“Selling PH is like selling Chicken Joy,” says new Tourism Secretary Ramon Reyes Jimenez in a press conference at the Malacañang Palace earlier last month. I have no doubt in his confidence to make the country top the tourism industry in the world. After all, no one beats his credentials as a czar in advertising.
I like his idea of comparing Jollibee’s Chicken Joy to our country itself. That would mean world-class. That would mean he is conceited that the Philippines is ‘crispylicious’ and ‘juicylicous.’ However, when he said, “The Philippines is the most beautiful country in the world,” I wonder if he is even close to the truth, and if all he can do is just plain sales talk and advertising.
You see, there is much more about Jollibee than the Chicken Joy itself. And again, no matter how beautiful our country is, if the environment and facilities is the irony of Jollibee’s, then the booming of our country’s tourism cannot begin soon enough.
Customers go to Jollibee not only because of their delicious Chicken Joy but because of their accommodation, strategic location to the masses, clean comfort rooms, neat surroundings, and attentive and well-trained staff. This is what I’m talking about. The Philippines lacks these things.

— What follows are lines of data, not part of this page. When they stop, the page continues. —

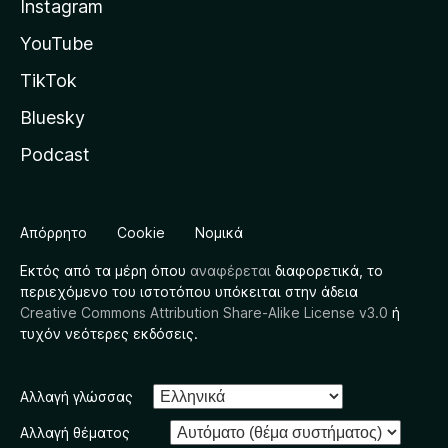
Instagram
YouTube
TikTok
Bluesky
Podcast
Απόρρητο
Cookie
Νομικά
Εκτός από τα μέρη όπου
αναφέρεται
διαφορετικά, το
περιεχόμενο του ιστοτόπου υπόκειται στην άδεια
Creative Commons Attribution Share-Alike License v3.0
ή
τυχόν νεότερες εκδόσεις.
Αλλαγή γλώσσας
Αλλαγή θέματος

The Philippines is a very beautiful country, that’s not a question anymore. But I am also very sure that tourists won’t be coming back after they found out that a paradise like ours has nasty-smelling comfort rooms, terrible services in some restaurants, aging airports, and bumpy roads.
Now, is selling the Philippines like selling Chicken Joy? I don’t think so. That would mean selling the Philippines like the fried chicken found in our public sidewalks where there are no spoons, forks, and plates, not to mention the high risk of Hepatitis to the customers because of its extreme exposure to dust and smoke.
For our tourism industry to succeed, we need to reshape the physical appearance of our country. We need to invest more on infrastructures. We need to create more concrete and wide roads, maintain the cleanliness of our tourist spots, remodel and renovate all of our international airports, fix the rates of the hotels and restaurants, and lastly, supply enough manpower that are well-trained and service-oriented.
In other words, advertising is not enough. The beautiful beaches and breath-taking sceneries are not enough. For the Philippines to be truly world-class, we need to be world-class in all aspects.